For those who don't know, Troy Davis was executed last night after the US Supreme Court refused to stay his execution. The execution is fishy, which I will get to as I write. But my main concern is the public reaction to this.
People were cheering. And Ann Coulter wrote, "For decades liberals tried persuading Americans to abolish the death penalty, using their usual argument: hysterical sobbing. Davis is the media’s current baby seal of death row."
I quote Howard The Duck -- "I'm only going to say this one time -- you are all behaving abominably."
As always, AS FUCKING ALWAYS, this turns into whether or not the death penalty is okay. It's never whether it's okay in that instance.
And THAT is the fucking problem.
I support the death penalty. I know lots of people who do. But here's the key difference between us and people like those cheering at the execution -- we support the death penalty when someone does something 1) sufficiently evil and 2) you know beyond a shadow of a doubt that they did it. Jeffrey Dahmer, for example, would have been a great candidate for the death penalty. Wait...why does he just get prison while Troy Davis gets the chair? Could it be because Dahmer is white and Davis was black? Ya think?
This is the reason for the stances we have. The justice system has had a long history of being abused by those in power, used to keep those that aren't as well liked under the thumb while protecting those that should be held accountable. The case of Troy Davis has too many things that just don't add up. There are people who do far worse crimes that don't get what he did, black or otherwise.
Here's my litmus test for whether I would go along with the death penalty in a certain case -- is there any chance I'm wrong about this? Because, if I was actually going to flip the switch, I wouldn't be able to live with myself if he was innocent. More to the point, I wouldn't be celebrating that I had a valid reason for offing another human being. Anyone who looks forward to killing someone, that's psychotic behavior. The correct response to the death penalty is, "It needs to be done," not, "Yay! It's going to be done!"

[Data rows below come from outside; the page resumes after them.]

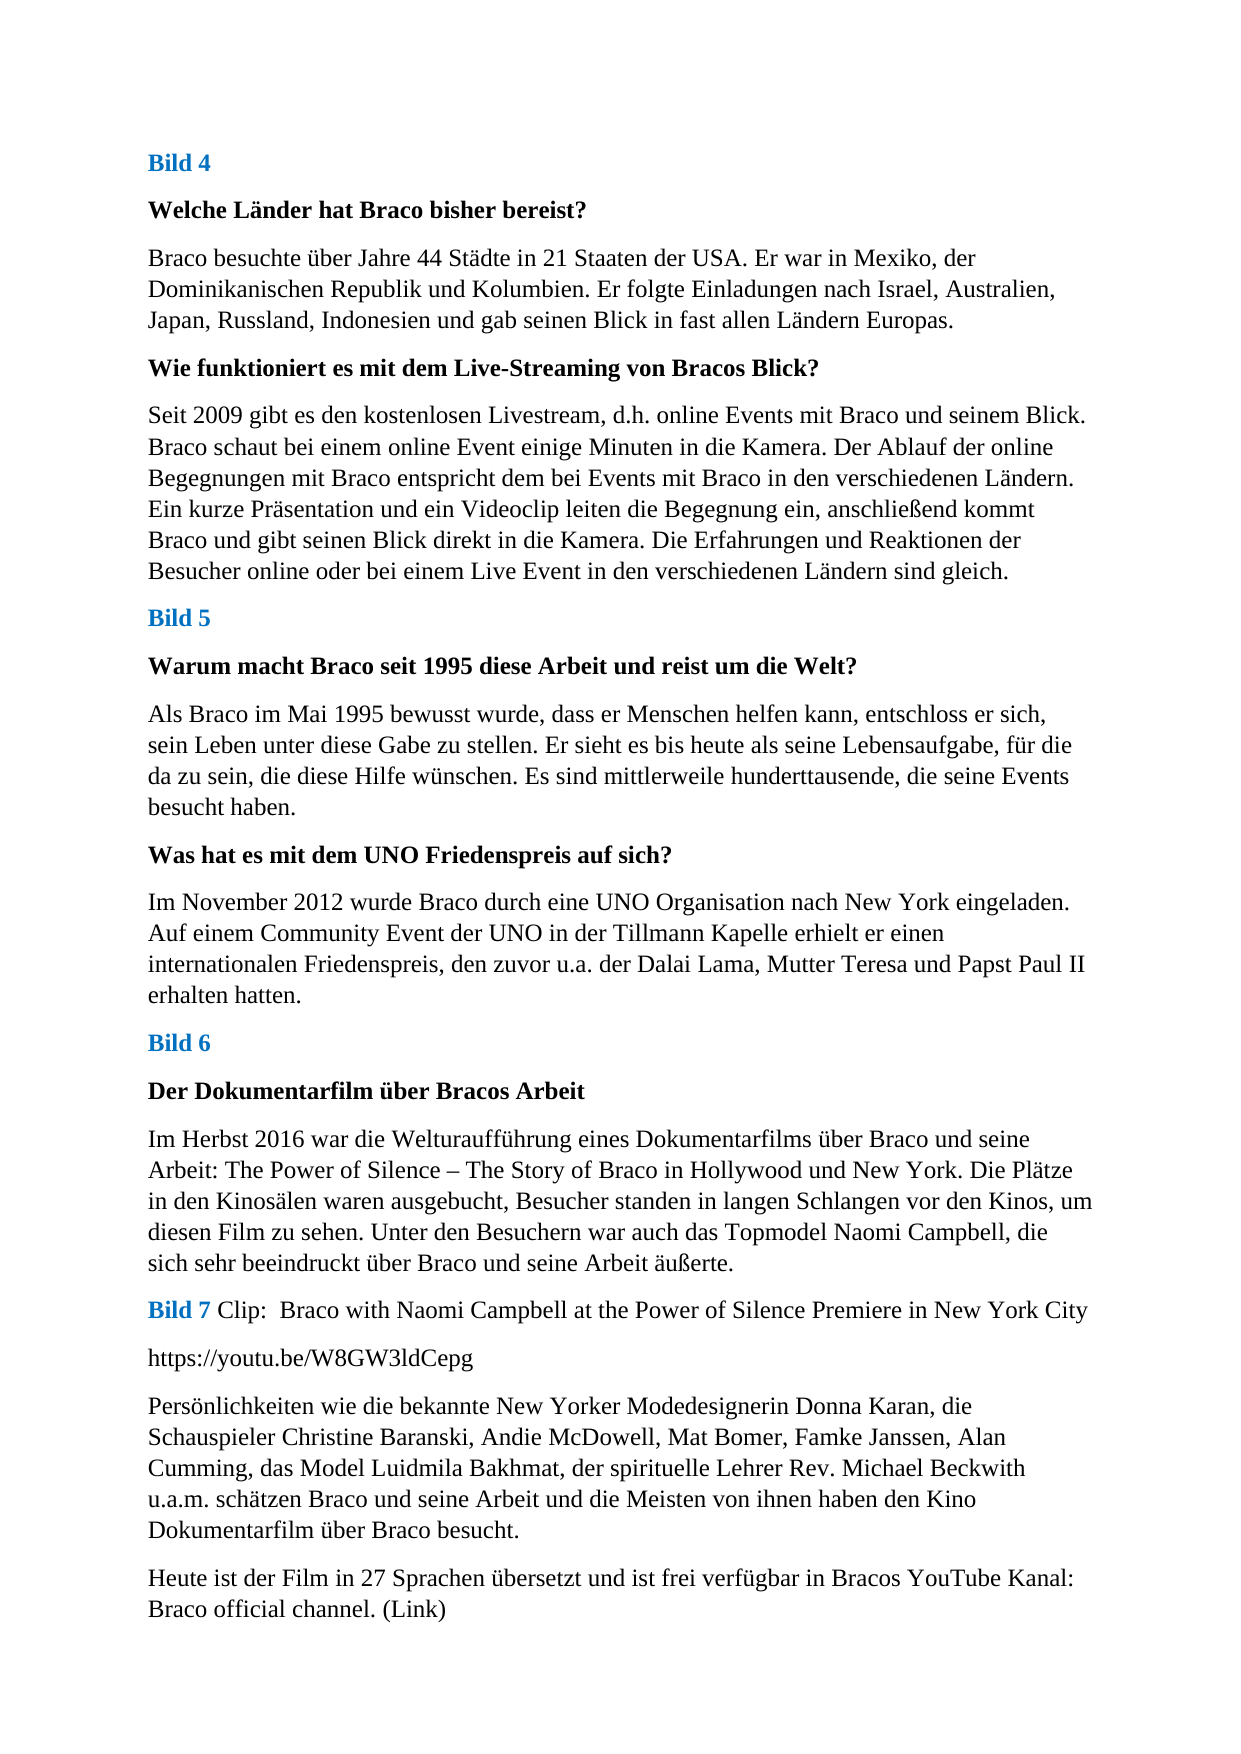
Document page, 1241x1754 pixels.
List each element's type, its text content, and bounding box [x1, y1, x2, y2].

text Welche Länder hat Braco bisher bereist? [148, 195, 1093, 224]
text Bild 5 [148, 603, 1093, 632]
text Seit 2009 gibt es den kostenlosen Livestream, d.h. online Events mit Braco und seinem Blick. Braco schaut bei einem online Event einige Minuten in die Kamera. Der Ablauf der online Begegnungen mit Braco entspricht dem bei Events mit Braco in den verschiedenen Ländern. Ein kurze Präsentation und ein Videoclip leiten die Begegnung ein, anschließend kommt Braco und gibt seinen Blick direkt in die Kamera. Die Erfahrungen und Reaktionen der Besucher online oder bei einem Live Event in den verschiedenen Ländern sind gleich. [148, 401, 1093, 584]
text Bild 6 [148, 1028, 1093, 1057]
text Im Herbst 2016 war die Welturaufführung eines Dokumentarfilms über Braco und seine Arbeit: The Power of Silence – The Story of Braco in Hollywood und New York. Die Plätze in den Kinosälen waren ausgebucht, Besucher standen in langen Schlangen vor den Kinos, um diesen Film zu sehen. Unter den Besuchern war auch das Topmodel Naomi Campbell, die sich sehr beeindruckt über Braco und seine Arbeit äußerte. [148, 1124, 1093, 1277]
text Im November 2012 wurde Braco durch eine UNO Organisation nach New York eingeladen. Auf einem Community Event der UNO in der Tillmann Kapelle erhielt er einen internationalen Friedenspreis, den zuvor u.a. der Dalai Lama, Mutter Teresa und Papst Paul II erhalten hatten. [148, 887, 1093, 1009]
text Braco besuchte über Jahre 44 Städte in 21 Staaten der USA. Er war in Mexiko, der Dominikanischen Republik und Kolumbien. Er folgte Einladungen nach Israel, Australien, Japan, Russland, Indonesien und gab seinen Blick in fast allen Ländern Europas. [148, 243, 1093, 334]
text Als Braco im Mai 1995 bewusst wurde, dass er Menschen helfen kann, entschloss er sich, sein Leben unter diese Gabe zu stellen. Er sieht es bis heute als seine Lebensaufgabe, für die da zu sein, die diese Hilfe wünschen. Es sind mittlerweile hunderttausende, die seine Events besucht haben. [148, 699, 1093, 821]
text Warum macht Braco seit 1995 diese Arbeit und reist um die Welt? [148, 651, 1093, 680]
text Bild 7 Clip: Braco with Naomi Campbell at the Power of Silence Premiere in New York City [148, 1296, 1093, 1324]
text Der Dokumentarfilm über Bracos Arbeit [148, 1076, 1093, 1105]
text Heute ist der Film in 27 Sprachen übersetzt und ist frei verfügbar in Bracos YouTube Kanal: Braco official channel. (Link) [148, 1563, 1093, 1623]
text Bild 4 [148, 148, 1093, 176]
text Was hat es mit dem UNO Friedenspreis auf sich? [148, 840, 1093, 868]
text Wie funktioniert es mit dem Live-Streaming von Bracos Blick? [148, 353, 1093, 382]
text Persönlichkeiten wie die bekannte New Yorker Modedesignerin Donna Karan, die Schauspieler Christine Baranski, Andie McDowell, Mat Bomer, Famke Janssen, Alan Cumming, das Model Luidmila Bakhmat, der spirituelle Lehrer Rev. Michael Beckwith u.a.m. schätzen Braco und seine Arbeit und die Meisten von ihnen haben den Kino Dokumentarfilm über Braco besucht. [148, 1391, 1093, 1544]
text https://youtu.be/W8GW3ldCepg [148, 1343, 1093, 1372]
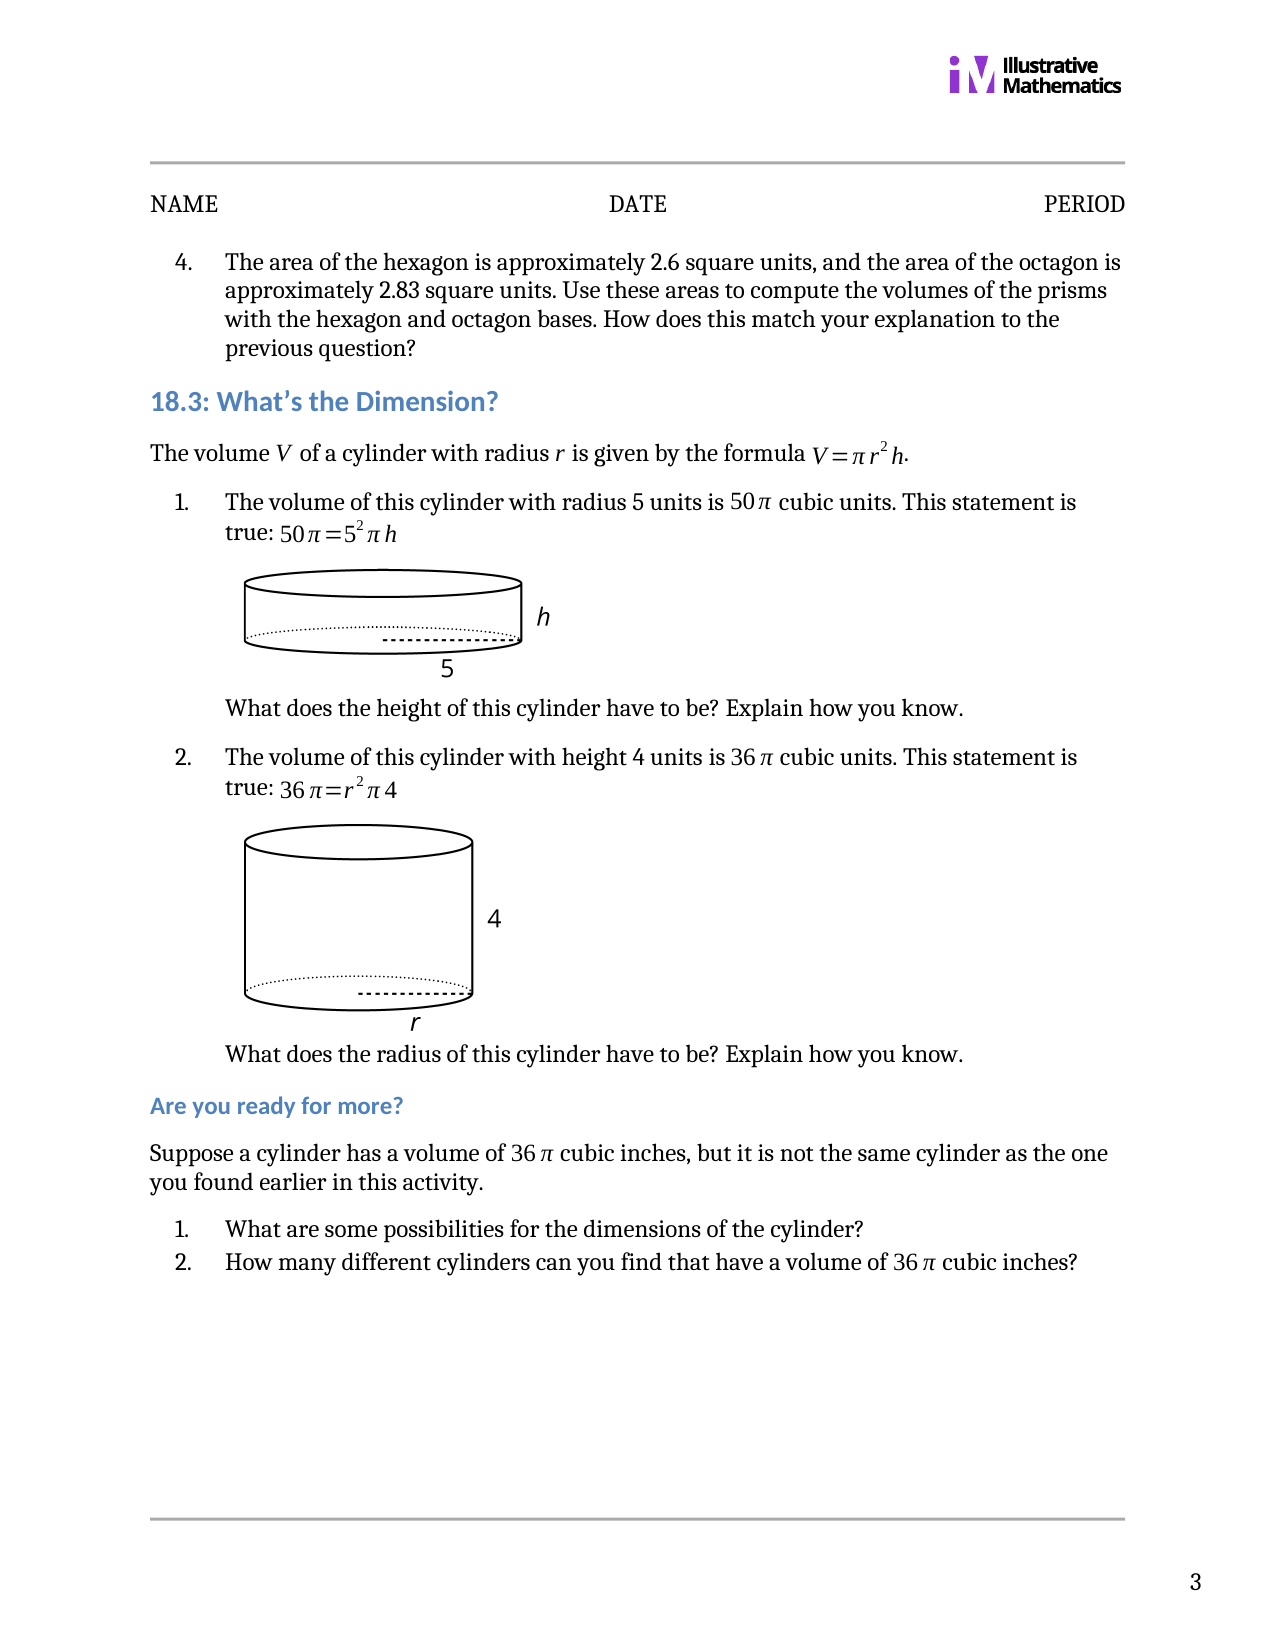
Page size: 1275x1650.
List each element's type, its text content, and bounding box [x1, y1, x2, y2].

The opposition to the death penalty has nothing to do with fair justice. It has to do with, "What if you're wrong?" Here in Illinois alone, we've seen several people who were on death row for decades sprung. And not by the system that put them there, but by independent journalists and students. No kidding. Procedural errors. Faults in the evidence. All kinds of things that could have sent an innocent person to the Afterlife.
And I can't prove it, but I know it's happened.
I know that, at some point, an innocent person was killed after being framed up by the police. And any chance to prove otherwise is lost in cold trails and evidence that was mishandled or "we didn't think we needed it anymore." Police who believed they framed a guilty man and are now whistling past the graveyard that they filled.
Davis had too many problems with his conviction. Do I think he did it? Can't say, I didn't review the trial record, so I don't know what evidence was presented, what was denied, and what was spin. But there are enough questions raised by the behavior of the cops and prosecutors that I don't feel killing him is justified.
The death penalty debate is constantly phrased as an all or nothing deal, completely overlooking the dangers such extremism entails. People want blood, and they don't care how they get it. And when I think of the people that try to divert everyone's attention away from, "He might be innocent" to "how can you not support the death penalty," I wonder how they would feel if things were that shaky and the clock on their lives was winding down anyway.